The good news is, we have begun to understand this and are also working toward it. The bad ¾ They are still intangible, mushy, inconsistent and obscure. But little concern paves way for great rewards. Studies show that companies that succeed in engaging employees: outperform the ones that don’t by 202%(Tomas Kolafa, n.d); reduce the turnover rate to 14% from 48% (Christine Mikhail, 2016) in non-engaged organizations; increase operating income by 19% (PDR, 2016); increase earnings growth by 28%.

Talk about a choice of building a great organizational culture. We have none. Unhappy employees these days can shed a poor employer like dead snakeskin. You’ve got to nourish the life in them for them to stick around longer.

So what drives organizational culture?

Company culture is a qualitative measure. Quantitative monetary rewards will only introduce the employee to the organization. A mere handshake. Beyond this ‘a sense of belonging’ will be required. Heads seek refuge, hearts go for wars. Here’s how you as an employer can build a solid army, invested in its heart, ready to wage an undefeatable war for you:

  • Invest time and energy on your employees. Know them personally.
  • Regularly communicate with employees. Bring up your organization’s vision, mission and values and their role in them. Organizations that have been able to successfully communicate with their employees have seen 750% (Shawn Overcast, 2015) growth in their profits.
  • Introduce an apt mix of monetary and non-monetary incentives. Monetary incentives may include company ownership, annual bonus, performance incentives, vacation pay commission structure, etc. Non-monetary rewards may cover skill training, parties, snacks, gifts, team building activities, entertainment or sports outings.
  • Hire the right fit. One who is not only technically but behaviorally fit for your organization.
  • Encourage and empower employees to take up leadership roles and suggest new ideas. Give them opportunities to learn and improve. Support their individual goals.
  • Ask questions and listen to their responses. Provide feedback when necessary.

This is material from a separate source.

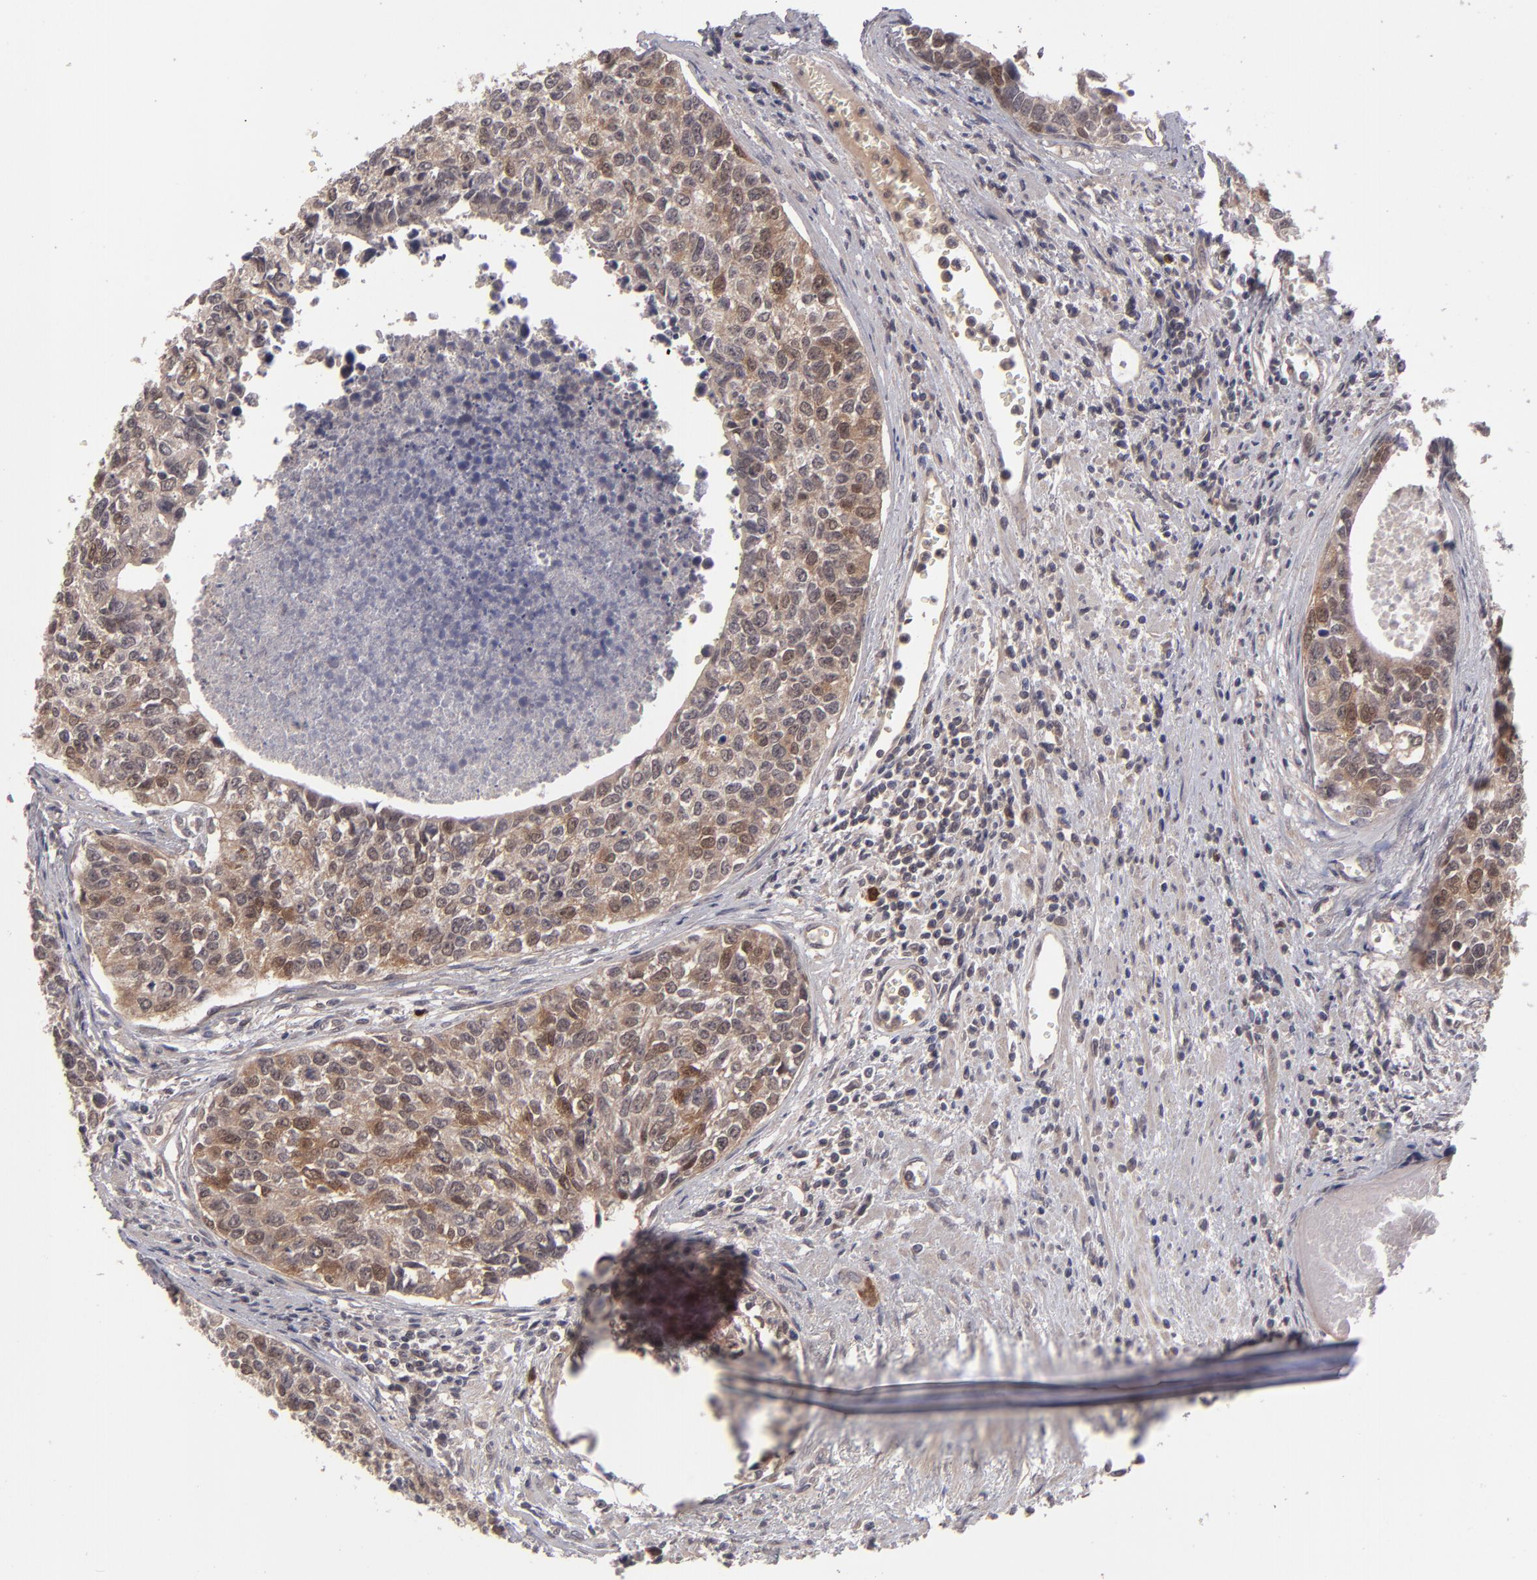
{"staining": {"intensity": "moderate", "quantity": ">75%", "location": "cytoplasmic/membranous"}, "tissue": "urothelial cancer", "cell_type": "Tumor cells", "image_type": "cancer", "snomed": [{"axis": "morphology", "description": "Urothelial carcinoma, High grade"}, {"axis": "topography", "description": "Urinary bladder"}], "caption": "A photomicrograph showing moderate cytoplasmic/membranous expression in about >75% of tumor cells in high-grade urothelial carcinoma, as visualized by brown immunohistochemical staining.", "gene": "TYMS", "patient": {"sex": "male", "age": 81}}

Do you know if you have a healthy organizational culture? Here are the signs to look for. Take a deep breath and put a hand on your heart and ask yourself:

  • Do the best-qualified applicants want to join you?
  • Are your employees invested in improving themselves?
  • Do your employees know what your organization stands for?
  • Do they stay?
  • Do they speak up and resolve their differences without bitterness?
  • Do they avoid gossip, backbiting or favoritism?
  • Do they feel trusted?
  • Are you are making solid profits?

Yes? You are doing great. Keep moving forward.